The records:

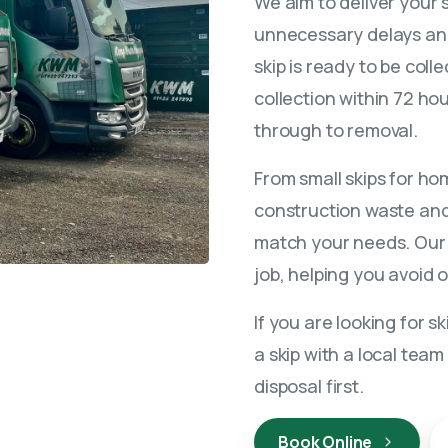
We aim to deliver your 
unnecessary delays and
skip is ready to be coll
collection within 72 ho
through to removal.
From small skips for ho
construction waste and 
match your needs. Our t
job, helping you avoid 
If you are looking for s
a skip with a local team 
disposal first.
Book Online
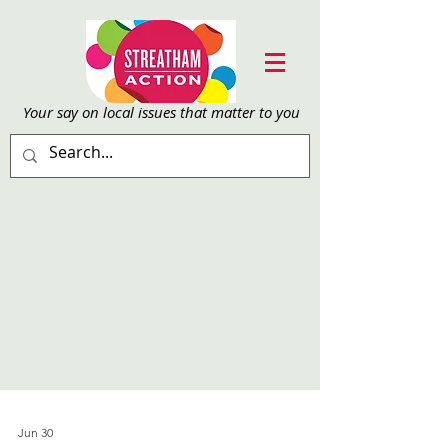
Your say on local issu
es that matter to you
Jun 30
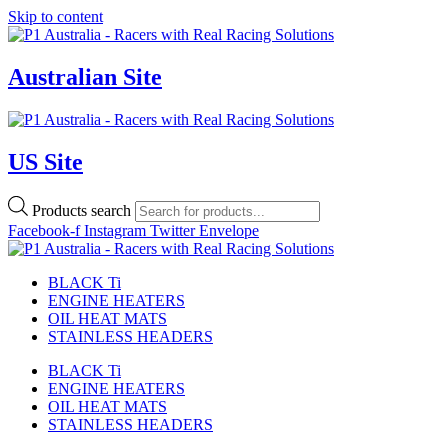
Skip to content
Australian Site
US Site
Products search
Facebook-f
Instagram
Twitter
Envelope
BLACK Ti
ENGINE HEATERS
OIL HEAT MATS
STAINLESS HEADERS
BLACK Ti
ENGINE HEATERS
OIL HEAT MATS
STAINLESS HEADERS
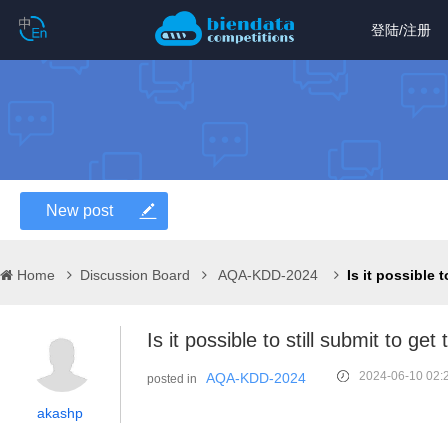
登陆
/
注册
New post
Home
Discussion Board
AQA-KDD-2024
Is it possible to still submit to g
2024-06-10 02:
AQA-KDD-2024
posted in
akashp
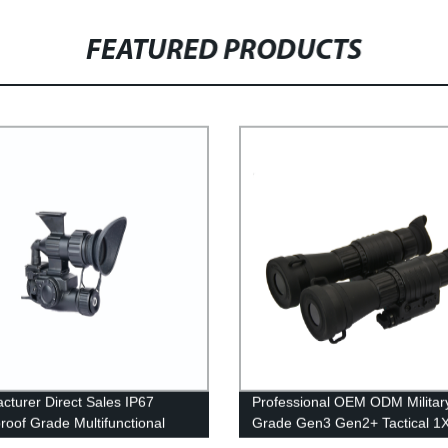
FEATURED PRODUCTS
cturer Direct Sales IP67
Professional OEM ODM Militar
roof Grade Multifunctional
Grade Gen3 Gen2+ Tactical 1
l Imager
Monocular Berburn Night Visio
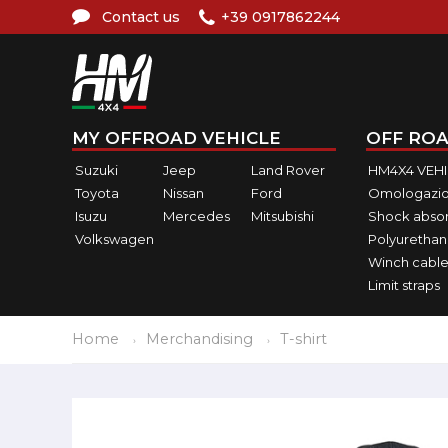
Contact us
+39 0917862244
MY OFFROAD VEHICLE
OFF ROA
Suzuki
Jeep
Land Rover
HM4X4 VEH
Toyota
Nissan
Ford
Omologazio
Isuzu
Mercedes
Mitsubishi
Shock abso
Volkswagen
Polyurethan
Winch cable
Limit straps
Home
Merchandising
T-shirt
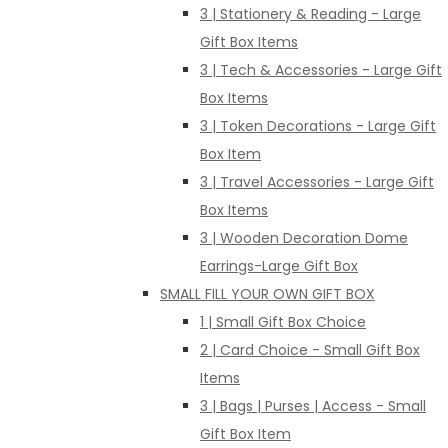
3 | Stationery & Reading - Large
Gift Box Items
3 | Tech & Accessories - Large Gift
Box Items
3 | Token Decorations - Large Gift
Box Item
3 | Travel Accessories - Large Gift
Box Items
3 | Wooden Decoration Dome
Earrings-Large Gift Box
SMALL FILL YOUR OWN GIFT BOX
1 | Small Gift Box Choice
2 | Card Choice - Small Gift Box
Items
3 | Bags | Purses | Access - Small
Gift Box Item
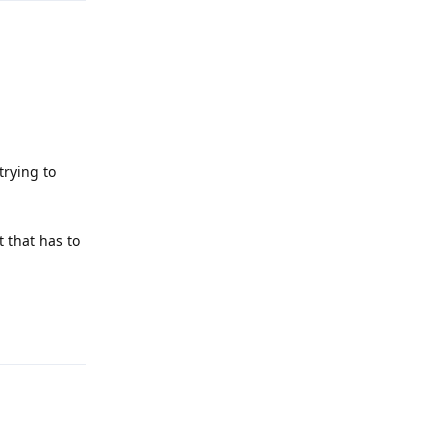
trying to
t that has to
Reply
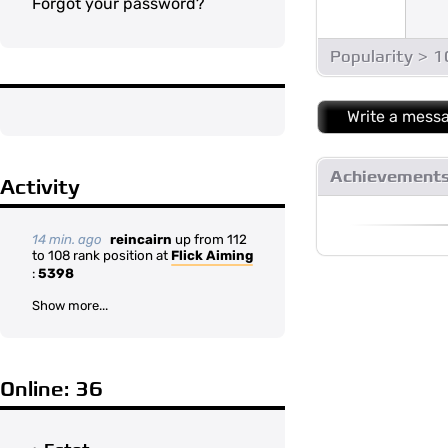
Forgot your password?
Popularity > 
Write a mess
Achievement
Activity
14 min. ago
reincairn
up from 112
to 108 rank position at
Flick Aiming
:
5398
Show more...
Online: 36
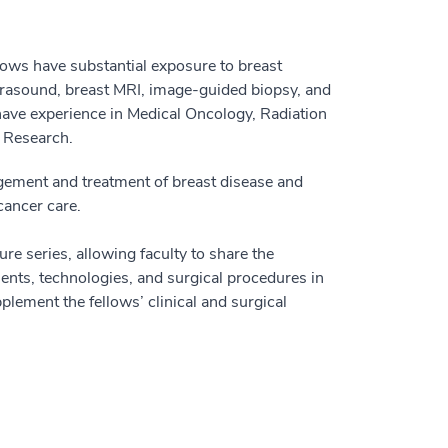
llows have substantial exposure to breast
rasound, breast MRI, image-guided biopsy, and
 have experience in Medical Oncology, Radiation
d Research.
ement and treatment of breast disease and
 cancer care.
ure series, allowing faculty to share the
tments, technologies, and surgical procedures in
plement the fellows’ clinical and surgical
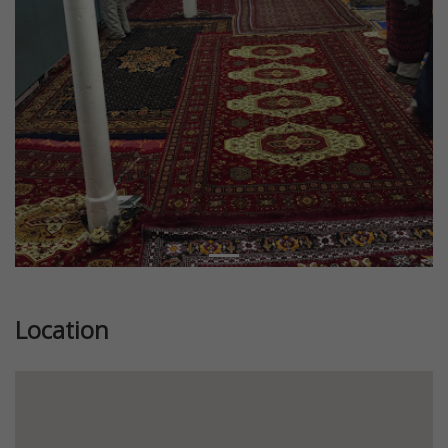
Location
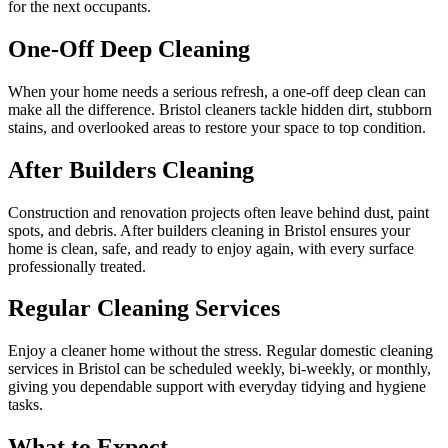
for the next occupants.
One-Off Deep Cleaning
When your home needs a serious refresh, a one-off deep clean can
make all the difference. Bristol cleaners tackle hidden dirt, stubborn
stains, and overlooked areas to restore your space to top condition.
After Builders Cleaning
Construction and renovation projects often leave behind dust, paint
spots, and debris. After builders cleaning in Bristol ensures your
home is clean, safe, and ready to enjoy again, with every surface
professionally treated.
Regular Cleaning Services
Enjoy a cleaner home without the stress. Regular domestic cleaning
services in Bristol can be scheduled weekly, bi-weekly, or monthly,
giving you dependable support with everyday tidying and hygiene
tasks.
What to Expect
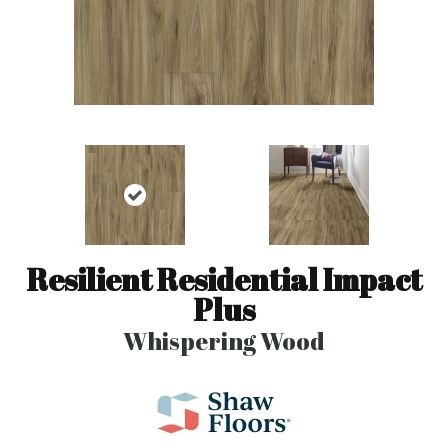
Resilient Residential Impact
Plus
Whispering Wood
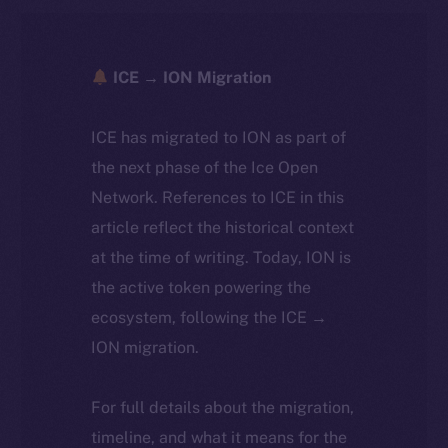
ICE → ION Migration
ICE has migrated to ION as part of
the next phase of the Ice Open
Network. References to ICE in this
article reflect the historical context
at the time of writing. Today, ION is
the active token powering the
ecosystem, following the ICE →
ION migration.
For full details about the migration,
timeline, and what it means for the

What you will do:
Take every entry above and transcribe it exactly, with no pictures in the copy.

Response below:
We aim to deliver your 
unnecessary delays and
skip is ready to be coll
collection within 72 ho
through to removal.
From small skips for ho
construction waste and 
match your needs. Our t
job, helping you avoid 
If you are looking for s
a skip with a local team 
disposal first.
Book Online
Your say on local issu
es that matter to you
Jun 30
Skip to content
Australian Site
US Site
Products search
Facebook-f
Instagram
Twitter
Envelope
BLACK Ti
ENGINE HEATERS
OIL HEAT MATS
STAINLESS HEADERS
BLACK Ti
ENGINE HEATERS
OIL HEAT MATS
STAINLESS HEADERS
登陆
/
注册
New post
Home
Discussion Board
AQA-KDD-2024
Is it possible to still submit to g
2024-06-10 02:
AQA-KDD-2024
posted in
akashp
FEATURED PRODUCTS
cturer Direct Sales IP67
Professional OEM ODM Militar
roof Grade Multifunctional
Grade Gen3 Gen2+ Tactical 1
l Imager
Monocular Berburn Night Visio
Contact us
+39 0917862244
MY OFFROAD VEHICLE
OFF ROA
Suzuki
Jeep
Land Rover
HM4X4 VEH
Toyota
Nissan
Ford
Omologazio
Isuzu
Mercedes
Mitsubishi
Shock abso
Volkswagen
Polyurethan
Winch cable
Limit straps
Home
Merchandising
T-shirt
3 | Stationery & Reading - Large
Gift Box Items
3 | Tech & Accessories - Large Gift
Box Items
3 | Token Decorations - Large Gift
Box Item
3 | Travel Accessories - Large Gift
Box Items
3 | Wooden Decoration Dome
Earrings-Large Gift Box
SMALL FILL YOUR OWN GIFT BOX
1 | Small Gift Box Choice
2 | Card Choice - Small Gift Box
Items
3 | Bags | Purses | Access - Small
Gift Box Item
trying to
t that has to
Reply
Forgot your password?
Popularity > 
Write a mess
Achievement
Activity
14 min. ago
reincairn
up from 112
to 108 rank position at
Flick Aiming
:
5398
Show more...
Online: 36
llows have substantial exposure to breast
rasound, breast MRI, image-guided biopsy, and
 have experience in Medical Oncology, Radiation
d Research.
ement and treatment of breast disease and
 cancer care.
ure series, allowing faculty to share the
tments, technologies, and surgical procedures in
plement the fellows’ clinical and surgical
Location
for the next occupants.
One-Off Deep Cleaning
When your home needs a serious refresh, a one-off deep clean can
make all the difference. Bristol cleaners tackle hidden dirt, stubborn
stains, and overlooked areas to restore your space to top condition.
After Builders Cleaning
Construction and renovation projects often leave behind dust, paint
spots, and debris. After builders cleaning in Bristol ensures your
home is clean, safe, and ready to enjoy again, with every surface
professionally treated.
Regular Cleaning Services
Enjoy a cleaner home without the stress. Regular domestic cleaning
services in Bristol can be scheduled weekly, bi-weekly, or monthly,
giving you dependable support with everyday tidying and hygiene
tasks.
What to Expect
Resilient Residential Impact
Plus
Whispering Wood
ICE → ION Migration
ICE has migrated to ION as part of
the next phase of the Ice Open
Network. References to ICE in this
article reflect the historical context
at the time of writing. Today, ION is
the active token powering the
ecosystem, following the ICE →
ION migration.
For full details about the migration,
timeline, and what it means for the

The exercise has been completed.